* [EXCERPTED PASSAGE]
==============================
In my judgment the bank wrongfully and in breach of trust neglected to ensure that it received an adequate flow of information concerning the intentions and activities of the boards of BTL and BTH. It was not proper for the bank to confine itself to the receipt of the annual balance sheet and profit and loss account, detailed annual financial statements and the chairman's report and statement, and to attendance at the annual general meetings and the luncheons that followed, which were the limits of the bank's regular sources of information. Had the bank been in receipt of more frequent information it would have been able to step in and stop, and ought to have stopped, Mr. Roberts and the board embarking on the Old Bailey project. That project was imprudent and hazardous and wholly unsuitable for a trust whether undertaken by the bank direct or through the medium of its wholly owned company. Even without the regular flow of information which the bank ought to have had, it knew enough to put it upon inquiry. There were enough obvious points at which the bank should have intervened and asked questions. Assuming, as I do, that the questions would have been answered truthfully, the bank would have discovered the gamble upon which Mr. Roberts and his board were about to embark in relation to the Old Bailey site, and it could have, and should have, stopped the initial move towards disaster, and later on arrested further progress towards disaster. I have indicated in the course of this judgment a number of obvious points at which the bank should have intervened, and it would be repetitive to summarise them.

I hold that the bank failed in its duty whether it is judged by the standard of the prudent man of business or of the skilled trust corporation. The bank's breach of duty caused the loss which was suffered by the trust estate. If the bank had intervened as it could and should have, that loss would not have been incurred. By “loss,” I mean the depreciation which took place in the market value of the BT shares, by comparison with the value which the shares would have commanded if the loss on the Old Bailey project had not been incurred, and reduction of dividends through loss of income. The bank is liable for the loss so suffered by the trust estate, except to the extent that I shall hereafter indicate.

==Significance==
This rule bears a striking similarity to that enacted in s 1 Trustee Act 2000. It can, however, be excluded in a trust instrument (see Sch 1, para 7 TA 2000). The Act essentially adopted and strengthened Brightman J's principles. There was also, under the Stewardship Code, a codification of principles regarding becoming active in use of corporate governance rights in companies.
==============================
[Stored data entries]
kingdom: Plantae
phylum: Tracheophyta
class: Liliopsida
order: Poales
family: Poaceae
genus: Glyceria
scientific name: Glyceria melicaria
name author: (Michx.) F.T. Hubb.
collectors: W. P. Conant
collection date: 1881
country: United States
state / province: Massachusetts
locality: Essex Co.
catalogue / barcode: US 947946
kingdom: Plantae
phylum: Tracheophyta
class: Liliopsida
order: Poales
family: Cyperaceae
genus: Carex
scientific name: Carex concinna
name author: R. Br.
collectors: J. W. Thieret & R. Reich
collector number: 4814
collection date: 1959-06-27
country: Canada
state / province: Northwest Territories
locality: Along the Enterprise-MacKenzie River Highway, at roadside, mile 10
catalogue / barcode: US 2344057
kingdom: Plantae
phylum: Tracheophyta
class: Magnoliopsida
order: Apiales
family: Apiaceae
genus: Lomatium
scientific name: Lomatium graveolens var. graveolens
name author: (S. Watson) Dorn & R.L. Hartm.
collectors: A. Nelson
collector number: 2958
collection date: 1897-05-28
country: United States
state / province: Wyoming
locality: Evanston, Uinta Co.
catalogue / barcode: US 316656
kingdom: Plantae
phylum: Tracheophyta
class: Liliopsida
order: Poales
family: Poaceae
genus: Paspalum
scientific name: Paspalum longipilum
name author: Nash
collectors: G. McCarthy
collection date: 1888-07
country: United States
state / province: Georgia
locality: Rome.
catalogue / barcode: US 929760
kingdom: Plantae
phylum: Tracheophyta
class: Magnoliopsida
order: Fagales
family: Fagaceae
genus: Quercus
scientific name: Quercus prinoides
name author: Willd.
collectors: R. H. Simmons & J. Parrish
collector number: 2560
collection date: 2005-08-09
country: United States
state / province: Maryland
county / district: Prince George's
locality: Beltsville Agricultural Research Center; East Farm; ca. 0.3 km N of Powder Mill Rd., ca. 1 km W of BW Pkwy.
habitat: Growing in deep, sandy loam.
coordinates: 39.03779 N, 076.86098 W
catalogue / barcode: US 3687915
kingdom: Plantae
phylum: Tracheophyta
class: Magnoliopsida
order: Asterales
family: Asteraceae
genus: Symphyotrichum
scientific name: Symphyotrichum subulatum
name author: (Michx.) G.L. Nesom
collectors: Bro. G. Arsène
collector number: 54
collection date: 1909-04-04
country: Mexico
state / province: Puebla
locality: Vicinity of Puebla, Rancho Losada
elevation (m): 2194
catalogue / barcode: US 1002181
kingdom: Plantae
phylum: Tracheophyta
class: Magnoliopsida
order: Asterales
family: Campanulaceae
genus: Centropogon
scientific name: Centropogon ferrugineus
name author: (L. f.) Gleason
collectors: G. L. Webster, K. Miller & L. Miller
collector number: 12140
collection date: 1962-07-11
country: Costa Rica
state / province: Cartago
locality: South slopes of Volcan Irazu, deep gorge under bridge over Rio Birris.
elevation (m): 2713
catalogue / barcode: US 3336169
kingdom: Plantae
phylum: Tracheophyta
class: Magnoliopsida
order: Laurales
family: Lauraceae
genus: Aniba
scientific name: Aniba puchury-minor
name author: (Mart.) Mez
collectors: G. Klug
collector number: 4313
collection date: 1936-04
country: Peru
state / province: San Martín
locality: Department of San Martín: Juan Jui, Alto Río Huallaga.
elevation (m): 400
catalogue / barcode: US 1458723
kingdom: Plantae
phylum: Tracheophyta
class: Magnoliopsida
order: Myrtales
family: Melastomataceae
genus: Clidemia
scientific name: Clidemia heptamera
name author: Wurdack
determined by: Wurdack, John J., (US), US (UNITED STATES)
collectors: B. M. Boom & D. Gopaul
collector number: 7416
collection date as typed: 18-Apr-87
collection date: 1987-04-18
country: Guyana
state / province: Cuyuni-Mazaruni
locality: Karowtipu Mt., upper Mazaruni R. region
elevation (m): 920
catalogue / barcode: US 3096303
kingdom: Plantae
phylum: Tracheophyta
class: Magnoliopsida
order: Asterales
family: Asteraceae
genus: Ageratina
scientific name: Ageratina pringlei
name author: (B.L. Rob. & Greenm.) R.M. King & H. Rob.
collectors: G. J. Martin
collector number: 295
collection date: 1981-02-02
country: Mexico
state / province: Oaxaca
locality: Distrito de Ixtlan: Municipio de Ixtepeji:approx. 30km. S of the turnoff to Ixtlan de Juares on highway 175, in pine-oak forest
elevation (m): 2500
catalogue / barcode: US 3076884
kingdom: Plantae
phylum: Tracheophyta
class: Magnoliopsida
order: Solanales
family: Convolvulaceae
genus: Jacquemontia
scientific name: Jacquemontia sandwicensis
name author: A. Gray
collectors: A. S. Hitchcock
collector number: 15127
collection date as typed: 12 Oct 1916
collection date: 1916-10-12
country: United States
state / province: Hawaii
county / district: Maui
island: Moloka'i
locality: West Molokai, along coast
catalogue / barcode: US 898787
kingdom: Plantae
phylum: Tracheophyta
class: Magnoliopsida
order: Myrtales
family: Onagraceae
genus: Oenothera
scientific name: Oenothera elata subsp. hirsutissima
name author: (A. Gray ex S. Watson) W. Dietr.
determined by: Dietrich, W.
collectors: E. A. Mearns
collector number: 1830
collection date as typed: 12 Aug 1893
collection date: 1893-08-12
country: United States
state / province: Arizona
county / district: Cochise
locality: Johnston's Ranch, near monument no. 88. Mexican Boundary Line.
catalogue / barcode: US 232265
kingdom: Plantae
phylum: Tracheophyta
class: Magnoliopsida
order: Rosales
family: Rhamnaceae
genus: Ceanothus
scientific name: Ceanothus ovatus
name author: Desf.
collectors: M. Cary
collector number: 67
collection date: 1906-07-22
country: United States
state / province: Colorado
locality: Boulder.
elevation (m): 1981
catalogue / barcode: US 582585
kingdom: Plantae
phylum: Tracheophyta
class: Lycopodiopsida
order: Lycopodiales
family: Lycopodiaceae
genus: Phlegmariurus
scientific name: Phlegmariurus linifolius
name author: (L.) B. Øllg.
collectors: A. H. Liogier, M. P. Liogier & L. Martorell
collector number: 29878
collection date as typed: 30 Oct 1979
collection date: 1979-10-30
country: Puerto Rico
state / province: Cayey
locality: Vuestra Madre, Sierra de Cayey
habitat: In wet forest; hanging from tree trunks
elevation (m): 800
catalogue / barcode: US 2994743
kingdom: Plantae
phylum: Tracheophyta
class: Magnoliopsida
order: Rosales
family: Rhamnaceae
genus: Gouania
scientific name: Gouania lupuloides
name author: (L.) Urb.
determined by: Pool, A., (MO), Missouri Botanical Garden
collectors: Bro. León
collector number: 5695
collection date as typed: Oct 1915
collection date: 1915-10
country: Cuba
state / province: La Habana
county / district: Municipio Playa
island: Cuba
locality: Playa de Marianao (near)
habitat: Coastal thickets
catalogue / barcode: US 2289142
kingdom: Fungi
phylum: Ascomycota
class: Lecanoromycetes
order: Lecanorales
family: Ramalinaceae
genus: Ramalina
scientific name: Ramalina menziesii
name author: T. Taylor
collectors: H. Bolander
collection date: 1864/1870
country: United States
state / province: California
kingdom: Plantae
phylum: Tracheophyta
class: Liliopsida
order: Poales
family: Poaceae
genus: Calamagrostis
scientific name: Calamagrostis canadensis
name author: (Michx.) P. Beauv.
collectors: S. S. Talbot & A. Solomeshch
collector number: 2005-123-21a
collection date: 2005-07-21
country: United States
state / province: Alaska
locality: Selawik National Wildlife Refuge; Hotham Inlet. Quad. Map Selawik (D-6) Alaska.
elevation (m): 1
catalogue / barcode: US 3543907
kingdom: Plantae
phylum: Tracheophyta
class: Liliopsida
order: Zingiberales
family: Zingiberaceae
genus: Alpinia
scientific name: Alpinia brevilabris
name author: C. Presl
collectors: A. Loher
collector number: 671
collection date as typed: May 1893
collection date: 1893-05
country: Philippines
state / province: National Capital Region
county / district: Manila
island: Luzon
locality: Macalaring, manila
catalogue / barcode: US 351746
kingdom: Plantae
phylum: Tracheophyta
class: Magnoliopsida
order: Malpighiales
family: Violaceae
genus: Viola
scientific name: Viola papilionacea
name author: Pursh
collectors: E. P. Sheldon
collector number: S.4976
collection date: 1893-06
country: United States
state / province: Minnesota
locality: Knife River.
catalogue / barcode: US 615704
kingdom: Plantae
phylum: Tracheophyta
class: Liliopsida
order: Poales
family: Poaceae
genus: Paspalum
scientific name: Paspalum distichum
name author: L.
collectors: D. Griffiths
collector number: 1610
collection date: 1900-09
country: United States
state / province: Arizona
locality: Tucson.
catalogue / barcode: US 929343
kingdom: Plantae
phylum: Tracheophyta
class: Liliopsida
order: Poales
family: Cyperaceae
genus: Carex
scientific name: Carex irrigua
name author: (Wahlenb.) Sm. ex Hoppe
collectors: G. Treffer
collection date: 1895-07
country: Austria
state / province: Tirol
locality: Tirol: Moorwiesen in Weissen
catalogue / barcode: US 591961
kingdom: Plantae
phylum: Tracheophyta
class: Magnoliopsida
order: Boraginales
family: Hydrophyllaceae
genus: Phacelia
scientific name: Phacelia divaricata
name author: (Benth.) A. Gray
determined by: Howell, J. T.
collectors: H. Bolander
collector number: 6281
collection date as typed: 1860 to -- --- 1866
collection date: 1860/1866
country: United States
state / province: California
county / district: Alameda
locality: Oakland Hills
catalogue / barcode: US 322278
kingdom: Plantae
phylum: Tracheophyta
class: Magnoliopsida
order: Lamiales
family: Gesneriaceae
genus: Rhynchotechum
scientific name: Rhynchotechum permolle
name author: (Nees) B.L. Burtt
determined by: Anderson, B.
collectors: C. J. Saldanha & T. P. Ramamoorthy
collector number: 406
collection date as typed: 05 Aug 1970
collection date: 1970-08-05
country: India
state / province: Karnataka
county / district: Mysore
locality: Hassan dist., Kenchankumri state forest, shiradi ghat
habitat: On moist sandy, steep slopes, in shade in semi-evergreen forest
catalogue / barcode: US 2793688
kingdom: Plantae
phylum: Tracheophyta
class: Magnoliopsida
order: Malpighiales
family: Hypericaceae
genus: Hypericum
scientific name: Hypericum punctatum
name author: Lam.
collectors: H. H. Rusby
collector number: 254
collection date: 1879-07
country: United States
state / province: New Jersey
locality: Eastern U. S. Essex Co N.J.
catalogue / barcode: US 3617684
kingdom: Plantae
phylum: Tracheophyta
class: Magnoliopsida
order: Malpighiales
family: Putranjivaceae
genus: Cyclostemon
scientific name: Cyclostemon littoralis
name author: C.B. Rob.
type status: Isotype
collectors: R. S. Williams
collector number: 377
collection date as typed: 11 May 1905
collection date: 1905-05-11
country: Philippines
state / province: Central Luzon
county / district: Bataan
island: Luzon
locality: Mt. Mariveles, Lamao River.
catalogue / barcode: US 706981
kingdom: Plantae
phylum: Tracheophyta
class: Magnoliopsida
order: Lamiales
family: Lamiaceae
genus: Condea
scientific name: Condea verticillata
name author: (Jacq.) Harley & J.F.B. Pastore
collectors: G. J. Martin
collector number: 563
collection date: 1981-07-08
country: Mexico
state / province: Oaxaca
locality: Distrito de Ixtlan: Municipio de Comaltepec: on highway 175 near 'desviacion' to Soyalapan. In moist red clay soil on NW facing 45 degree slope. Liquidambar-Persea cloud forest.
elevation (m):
==============================
* [WORK ORDER A]
In the judgment excerpt, by what standards is the bank held to have failed in its duty?
* [WORK ORDER B]
Summarize the judgment excerpt in two sentences.
The data has no connection to the judgment excerpt.

* [EXPECTED ANSWER A]
The standard of the prudent man of business and the standard of the skilled trust corporation.

* [EXPECTED ANSWER B]
The judgment holds that the bank breached its trust by not securing adequate information about the boards of BTL and BTH and by failing to intervene to stop the imprudent Old Bailey project, and that this breach caused the trust estate's loss in share value and dividends. The significance section notes that the rule closely resembles s 1 of the Trustee Act 2000, which adopted and strengthened Brightman J's principles, though the rule can be excluded in a trust instrument.